Anniversaries are often linked to joyous milestones – like a wedding.
But for some, an anniversary serves as a reminder of an incident that altered their lives forever. This is the reality our speakers face year after year.
We asked them to share how they navigate that day – the one that changed everything.
MICHELLE RATH
If I am to discuss anniversaries and how we as a family collectively deal with this, we all deal with it in our own way.
January 19th is THAT day – the one that reminds us of how much we have lost. Yet, it was once a day I celebrated as my own birthday.
Now, there is no reason to celebrate this day.
If I am brutally honest, each passing year only gets harder for me and is one where we spend time with Alex remembering him.
His boss joins us to pay his respects, and we share stories of his comical antics – small moments that allow us to smile, even just for a minute.
I need to be mindful of my husband and other two sons who are very respectful on this day and deal with it in their own ways. I also need to respect them for how they choose to grieve.
This is our new normal – a path we never chose but one we must walk.
Remember to make smart choices and in turn your family will be waiting for you at the end of each day.
MICHAEL WESTON
Friday, 19th April at 05:00am in Karratha, Western Australia was the morning that impacted my life and of those around me, forever.
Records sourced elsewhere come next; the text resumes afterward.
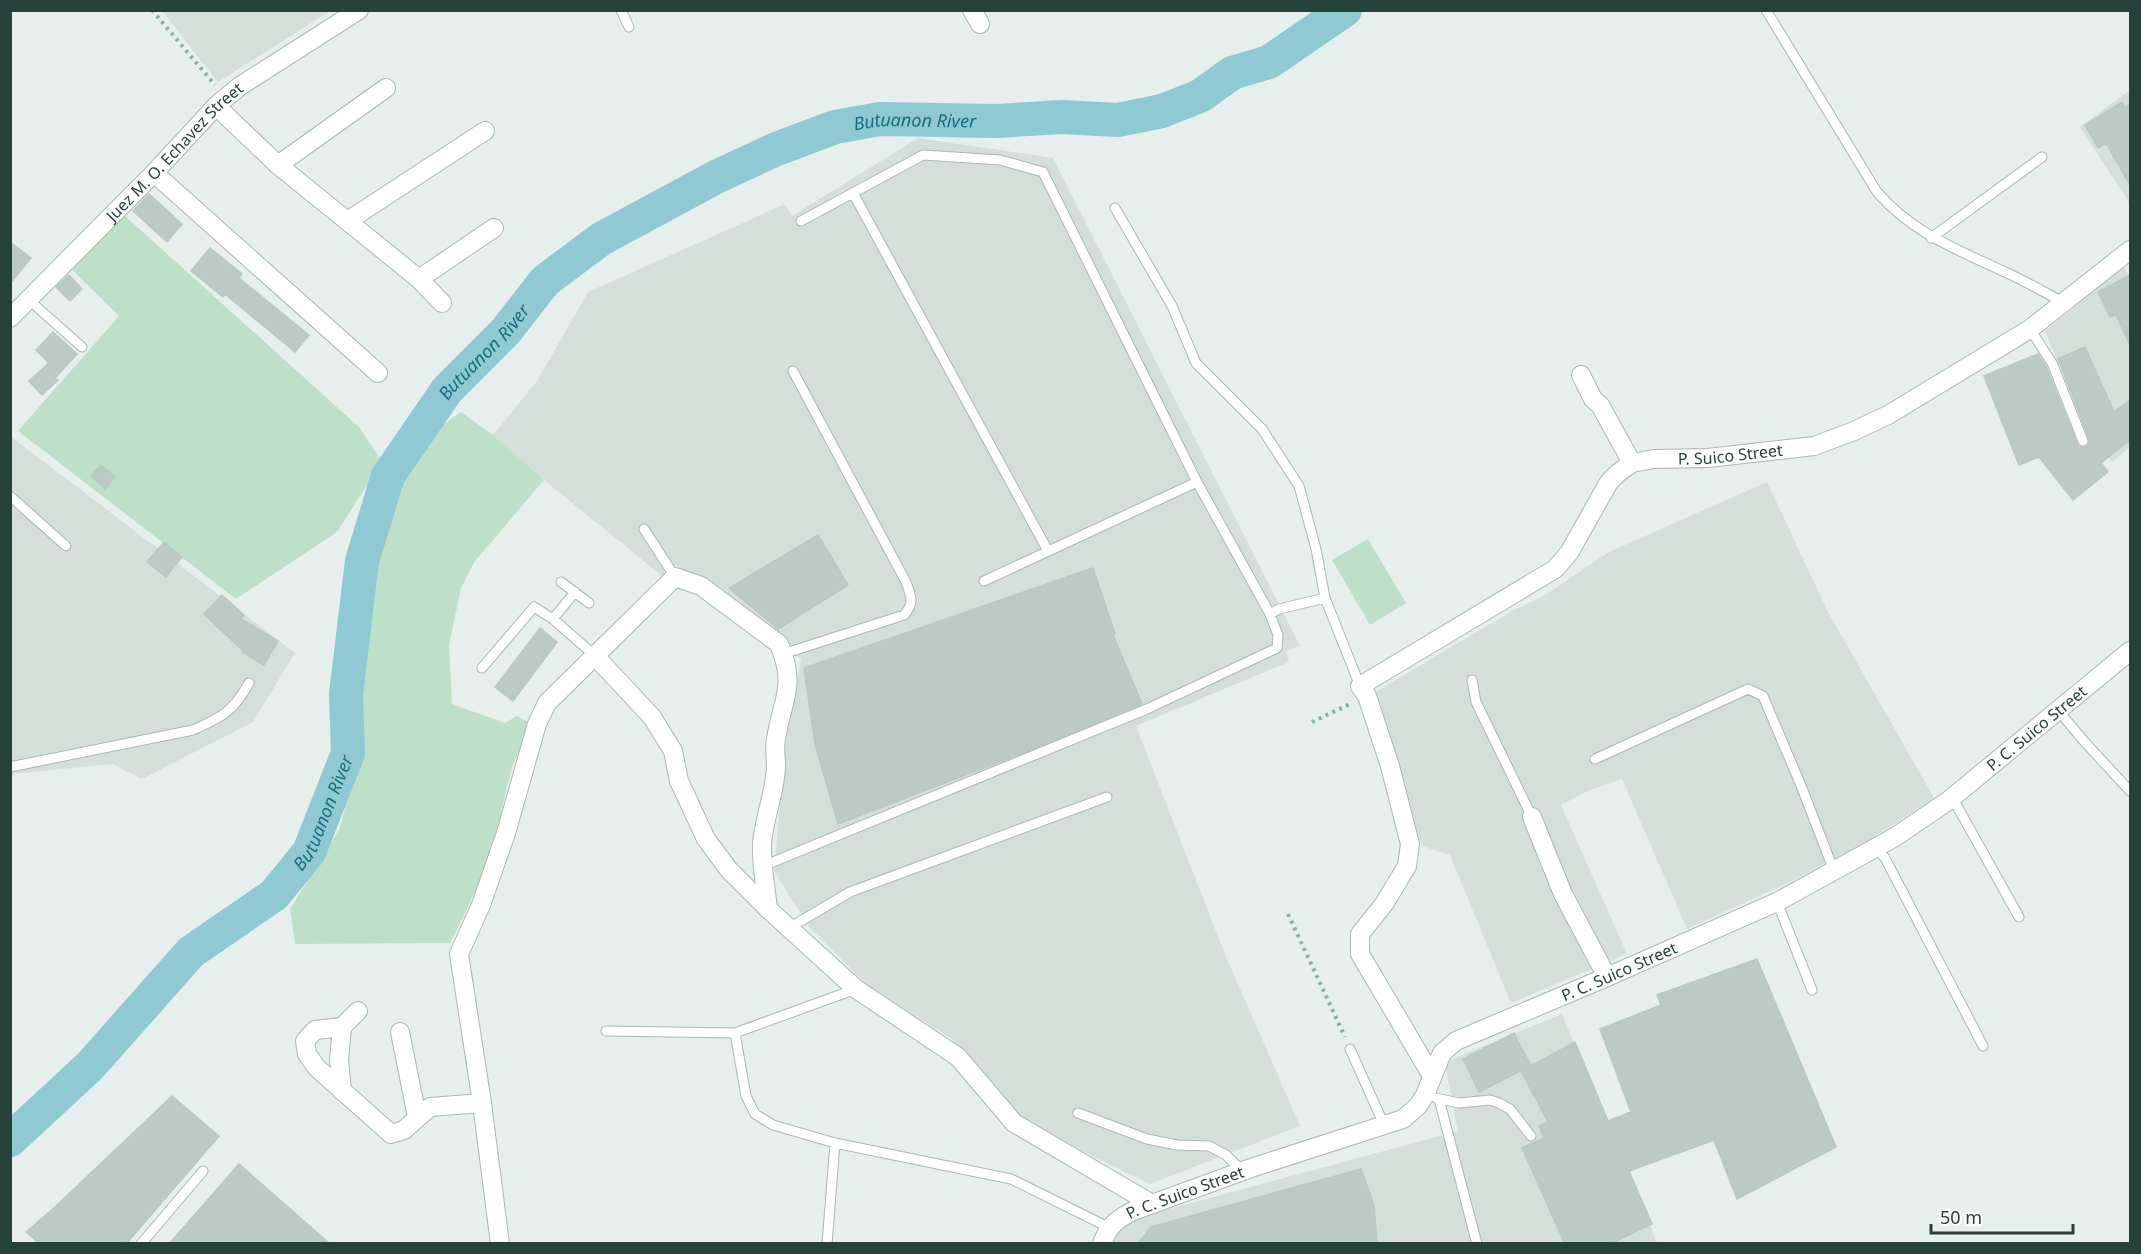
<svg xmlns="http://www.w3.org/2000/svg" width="2141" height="1254" viewBox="0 0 2141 1254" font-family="'Noto Sans',sans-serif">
<rect width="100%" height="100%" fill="#e6efeb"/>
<!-- built -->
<path fill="#d4dfda" d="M162,11h168l-112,71z
M2130,90v114l-50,-77z
M918,138l135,20 247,488 -14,5 3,11 -153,64 88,226 76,174 -150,58 -122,-59 -76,-86 -85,-54 -57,-57 -36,-57 13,-140 14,-72 -125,-94 -14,11 -118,-96 -51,-45 44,-54 51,-89 197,-88 7,12z
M2124,267l6,12v168l-18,15 -29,-40 -38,-91z
M10,436l285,217 -42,69 -111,57 -30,-15 -101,10z
M1767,482l61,130 106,186 -63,41 -77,41 -107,49 -65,-150 -32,11 -29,15 66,149 -116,49 -61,-148 -28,-9 -50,-152 140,-83 33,-16 64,-43z
M1562,1014l95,229 -545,1 6,-13 25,-15 315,-85 -13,-69z"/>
<!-- green -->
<path fill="#bfe0c8" d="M124,215l236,213 22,34 -45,70 -101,67 -218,-168 101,-115 -48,-47z
M461,412l32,23 51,45 -69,81 -14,27 -12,57 3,59 53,19 12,-7 11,6c1,19 -9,26 -15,43 -7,21 -10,42 -15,63 -11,40 -29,78 -48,115l-155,1 -5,-35 50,-81 20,-78 -4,-61 9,-86 19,-91 11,-29 39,-52z
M1368,539l38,64 -36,22 -38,-65z"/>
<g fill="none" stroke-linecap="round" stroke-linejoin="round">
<!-- river -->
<path stroke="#8ec9d4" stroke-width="34" id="s1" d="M10,1140l80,-74 101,-114 83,-57 35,-43 39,-99 -2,-59 16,-133 26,-85 59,-86 58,-58 40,-51 56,-42 115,-62 58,-27 61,-23 45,-8 116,2 66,-4 56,3 44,-9 38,-15 32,-23 37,-11 76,-52"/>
</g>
<!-- building -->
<path fill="#bbcac4" stroke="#b8c9c2" stroke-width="1.5" d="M2122,102l3,5 5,-4v82l-24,-42 -8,5 -13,-23z
M149,194l33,30 -15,18 -34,-31z
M10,242l21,16 -21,26z
M210,248l32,26 -3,4 70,57 -14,17 -70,-58 -2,3 -32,-26z
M69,275l13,14 -12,12 -14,-14z
M2130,275v70l-14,-30 -6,2 -12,-25z
M53,332l24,22 -22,24 3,2 -16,15 -13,-14 20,-18 -13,-13z
M2085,347l29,65 16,-12v40l-29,23 7,9 -35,28 -34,-43 -20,8 -35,-89 54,-22 8,12 31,77 2,4h6l4,-2v-6l-31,-80z
M101,465l14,12 -10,12 -14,-13z
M818,535l30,50 -70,44 -49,-41z
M164,542l18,15 -16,20 -19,-15z
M1093,568l22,66 -2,1 29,69 -122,50 -182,70 -23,-80 -11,-76z
M222,595l22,20 -3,4 37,22 -14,24 -22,-13 1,-1 -39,-37z
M540,628l17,14 -44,59 -18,-14z
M1757,959l79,188 -99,52 -23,-59 -85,31 23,53 -42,20h-45l-43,-96 22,-10 -5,-12 9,-4 -27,-51 3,-2 -45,23 -16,-33 51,-26 17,33 44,-24 33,79 23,-9 -31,-83 61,-24 -4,-10z
M172,1096l47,40 -93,108h-86l-14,-12 29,-25z
M239,1164l91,80h-161z
M1361,1169l13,36 3,39h-239l13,-17z"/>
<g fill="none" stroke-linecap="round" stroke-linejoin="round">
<defs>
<path id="service" d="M621,10l8,17
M1766,10l111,182c37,42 79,57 128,80 20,9 39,20 58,30
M853,193l195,358
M1115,208l57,98 24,57 66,66 37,57 17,63 9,49 35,88
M1931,238l111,-81
M29,300l53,47
M2030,329l22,34 31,78
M10,496l56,50
M644,529l31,48
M984,581l213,-99
M561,582l28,21
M1270,614l9,-5 46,-11
M553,619l22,-27
M783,654l121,-39c11,-12 7,-19 2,-33l-113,-211
M482,668l52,-61 19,12 41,36
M1472,680l4,22 56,115
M2058,710l24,29 48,52
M1595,759l153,-70 15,7 39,92 32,83
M10,767l183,-37c29,-13 40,-18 56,-47
M1952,797l67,120
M1876,848l9,10 98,188
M763,866l384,-157 130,-61 1,-13 -8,-21 -73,-132 -154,-310 -43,-12 -77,-5 -122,66
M1777,902l35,88
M789,928l61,-36 257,-95
M606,1031l129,2 121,-44
M735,1033l11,63 9,18 18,11 62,18 176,36 97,48
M1350,1049l35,78
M1436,1098l23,5 31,-3 9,3 11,6 21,27
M1439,1099l38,145
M1078,1113l69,26 30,6 32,1 17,9 16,16
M141,1244l62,-73
M827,1244l8,-101"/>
<g id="minor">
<path d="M972,10l8,14"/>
<path d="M216,106l62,59 141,114 23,24"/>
<path d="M278,165l108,-77"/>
<path d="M154,173l224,200"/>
<path d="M349,220l136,-89"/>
<path d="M419,279l75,-51"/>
<path d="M1581,375l12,24 7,6 32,58"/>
<path d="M594,655l58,62 21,34 6,30 27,58 23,31 39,39 88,80 102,68 56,66 138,81"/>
<path d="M1532,817l31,77 44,83"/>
<path d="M342,1027l-27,3 -10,11 2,13 10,14 74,66 13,-4 26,-23 52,-4"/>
<path d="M400,1032l17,85"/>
<path id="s2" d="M1432,1076l-72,-122v-20l24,-30 23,-38 3,-22 -20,-78 -23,-70 -7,-10 195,-117 14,-16 40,-71 9,-9 14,-10 22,-4 54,-1 106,-12 40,-15 34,-16 142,-86 100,-79"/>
<path d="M342,1091l-3,-31 3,-33 16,-16"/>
<path d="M500,1244l-18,-141 -23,-149 22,-49 25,-72 31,-109 10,-21 128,-126 26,9 78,58c18,43 3,55 -3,95 -2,9 0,18 0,28 -1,26 -12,51 -14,77 -1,22 4,44 6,65"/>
</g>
<g id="tertiary">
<path id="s3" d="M10,318l144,-145 62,-67 24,-20 119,-76"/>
<path id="s4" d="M1102,1244c6,-18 15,-25 31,-33l118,-43 152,-49 15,-13 7,-11 17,-42 14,-12 151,-64 170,-75 118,-65 53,-36 182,-150"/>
</g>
</defs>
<!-- service casing -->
<use href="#service" stroke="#a8b8b2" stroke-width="11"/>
<!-- minor casing -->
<use href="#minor" stroke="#a8b8b2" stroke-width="20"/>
<!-- tertiary casing -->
<use href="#tertiary" stroke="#a8b8b2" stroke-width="20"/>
<!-- path -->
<path stroke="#86b3a5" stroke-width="4" stroke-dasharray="3 4.5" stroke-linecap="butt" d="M152,10l63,75
M1312,722l40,-19
M1288,914l57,123"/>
<!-- service -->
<use href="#service" stroke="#fff" stroke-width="9"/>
<!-- minor -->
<use href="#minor" stroke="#fff" stroke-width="18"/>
<!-- tertiary -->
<use href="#tertiary" stroke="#fff" stroke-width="18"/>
</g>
<g text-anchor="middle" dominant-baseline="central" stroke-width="4.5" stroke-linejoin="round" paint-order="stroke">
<!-- street labels -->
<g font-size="16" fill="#24423a" stroke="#f7fbf9">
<text stroke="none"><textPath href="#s3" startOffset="234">Juez M. O. Echavez Street</textPath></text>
<text stroke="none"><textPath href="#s2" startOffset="892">P. Suico Street</textPath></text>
<text stroke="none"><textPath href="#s4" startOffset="1092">P. C. Suico Street</textPath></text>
<text stroke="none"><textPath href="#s4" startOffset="606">P. C. Suico Street</textPath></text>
<text stroke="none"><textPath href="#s4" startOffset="102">P. C. Suico Street</textPath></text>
</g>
<!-- water labels -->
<g font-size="18" font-style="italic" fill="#1c6f80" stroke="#f7fbf9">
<text stroke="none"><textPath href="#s1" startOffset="1467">Butuanon River</textPath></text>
<text stroke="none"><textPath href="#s1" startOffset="963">Butuanon River</textPath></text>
<text stroke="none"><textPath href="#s1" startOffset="459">Butuanon River</textPath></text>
</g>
</g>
<!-- border -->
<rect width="2141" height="1254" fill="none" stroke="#24423a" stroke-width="24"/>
<!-- scale -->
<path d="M1931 1224v9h142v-9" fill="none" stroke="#24423a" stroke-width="3"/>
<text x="1940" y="1224" font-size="18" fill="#24423a" stroke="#f7fbf9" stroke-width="4.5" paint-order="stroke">50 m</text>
</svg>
People ask me regularly, ‘when the anniversary of your incident comes up each year, does it impact you in a negative or a positive way?’
It’s a great question.
For me personally, it has transitioned from the first four years of having PTSD just thinking about this day through to the past seven years of having positive thoughts and feeling grateful for what I have achieved for myself and now being able to help others by sharing my story and learnings.
So the anniversary of my incident is about reflection and being grateful.
ALAN NEWEY
For the first few years after my workplace incident on September 30, 1999, I did nothing but sit at home, growing angrier by the day.
I wasn’t angry about what happened to me—I was angry about what it did to Kathy, my wife.
After five years, Kathy and I started going out to celebrate surviving the accident together. Many couples aren’t as lucky. The strain of incidents like this often tears marriages apart.
Since Kathy passed away, I’ve gone back to sitting at home with a pizza and a Bintang beer, feeling that same anger all over again. Not because of my own accident, but because of the toll it took on her. No matter what the doctors say, I will always believe that the stress of my injury was the root cause of the illness that took her from me.
We lived through it together. Kathy always said my accident wasn’t to blame, but I’ll never stop believing it played a part in her illness.
So now, I sit alone with my pizza and my beer, blaming myself—not for what happened to me, but for what happened to Kathy.
JAMES WOOD
I always think of anniversaries as a time to celebrate.
Birthdays and weddings are all times when we acknowledge a special day in our lives.
But what if the day isn’t so special, like the anniversary of when someone gets seriously hurt or killed while doing their job?
I have an anniversary, the 23rd of September every year. This is the day that I woke up, went to work, and came home nine months later.
For the first few years after my injury, I got drunk on this day. No matter where I was or what I was doing, I made sure to keep that day free to reflect, mourn, and ponder on what I had lost.
As I got older and drank less, I started to spend that day alone and not leave the house.
I then started to spend the day in solitude. I would pack my swag and dog and then find a remote camping site for some quiet time.
After I met Vanessa, I just seemed to relax with the date; I didn’t feel the need to acknowledge it or give it any special attention or treatment, and I guess that’s where I am today. It’s just a date, not something that deserves my time or even effort.
But it’s still there, 23rd September is the day that changed my life forever.